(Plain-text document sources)

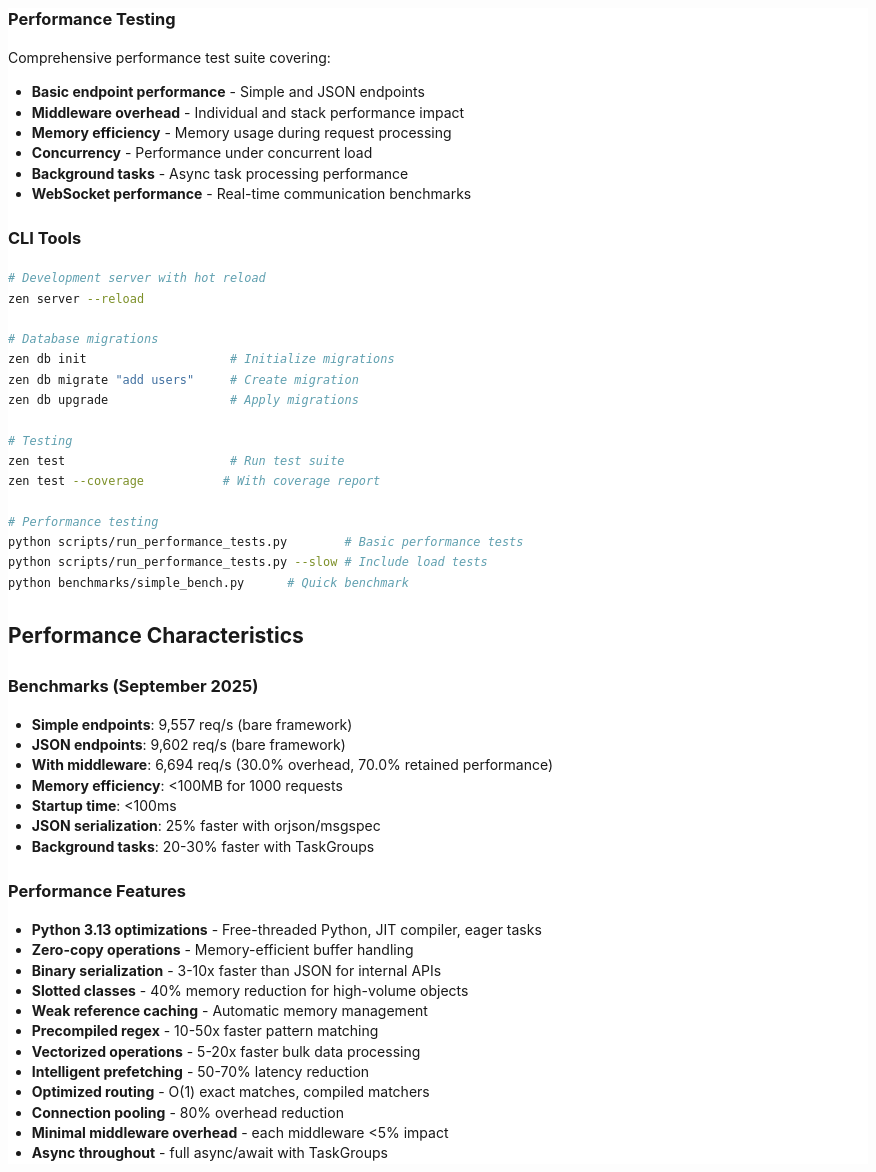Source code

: ### Performance Testing
Comprehensive performance test suite covering:
- **Basic endpoint performance** - Simple and JSON endpoints
- **Middleware overhead** - Individual and stack performance impact
- **Memory efficiency** - Memory usage during request processing
- **Concurrency** - Performance under concurrent load
- **Background tasks** - Async task processing performance
- **WebSocket performance** - Real-time communication benchmarks

### CLI Tools
```bash
# Development server with hot reload
zen server --reload

# Database migrations
zen db init                    # Initialize migrations
zen db migrate "add users"     # Create migration
zen db upgrade                 # Apply migrations

# Testing
zen test                       # Run test suite
zen test --coverage           # With coverage report

# Performance testing
python scripts/run_performance_tests.py        # Basic performance tests
python scripts/run_performance_tests.py --slow # Include load tests
python benchmarks/simple_bench.py      # Quick benchmark
```

## Performance Characteristics

### Benchmarks (September 2025)
- **Simple endpoints**: 9,557 req/s (bare framework)
- **JSON endpoints**: 9,602 req/s (bare framework)  
- **With middleware**: 6,694 req/s (30.0% overhead, 70.0% retained performance)
- **Memory efficiency**: <100MB for 1000 requests
- **Startup time**: <100ms
- **JSON serialization**: 25% faster with orjson/msgspec
- **Background tasks**: 20-30% faster with TaskGroups

### Performance Features
- **Python 3.13 optimizations** - Free-threaded Python, JIT compiler, eager tasks
- **Zero-copy operations** - Memory-efficient buffer handling
- **Binary serialization** - 3-10x faster than JSON for internal APIs
- **Slotted classes** - 40% memory reduction for high-volume objects
- **Weak reference caching** - Automatic memory management
- **Precompiled regex** - 10-50x faster pattern matching
- **Vectorized operations** - 5-20x faster bulk data processing
- **Intelligent prefetching** - 50-70% latency reduction
- **Optimized routing** - O(1) exact matches, compiled matchers
- **Connection pooling** - 80% overhead reduction
- **Minimal middleware overhead** - each middleware <5% impact
- **Async throughout** - full async/await with TaskGroups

● **WHAT THE TASK REQUIRES**
Print the data above exactly, from its first line to the line bearing "- **JSON endpoints**: 9,602" inclusive, and keep pictures out of the result.

● **FINAL ANSWER**
Source code

: ### Performance Testing
Comprehensive performance test suite covering:
- **Basic endpoint performance** - Simple and JSON endpoints
- **Middleware overhead** - Individual and stack performance impact
- **Memory efficiency** - Memory usage during request processing
- **Concurrency** - Performance under concurrent load
- **Background tasks** - Async task processing performance
- **WebSocket performance** - Real-time communication benchmarks

### CLI Tools
```bash
# Development server with hot reload
zen server --reload

# Database migrations
zen db init                    # Initialize migrations
zen db migrate "add users"     # Create migration
zen db upgrade                 # Apply migrations

# Testing
zen test                       # Run test suite
zen test --coverage           # With coverage report

# Performance testing
python scripts/run_performance_tests.py        # Basic performance tests
python scripts/run_performance_tests.py --slow # Include load tests
python benchmarks/simple_bench.py      # Quick benchmark
```

## Performance Characteristics

### Benchmarks (September 2025)
- **Simple endpoints**: 9,557 req/s (bare framework)
- **JSON endpoints**: 9,602 req/s (bare framework)  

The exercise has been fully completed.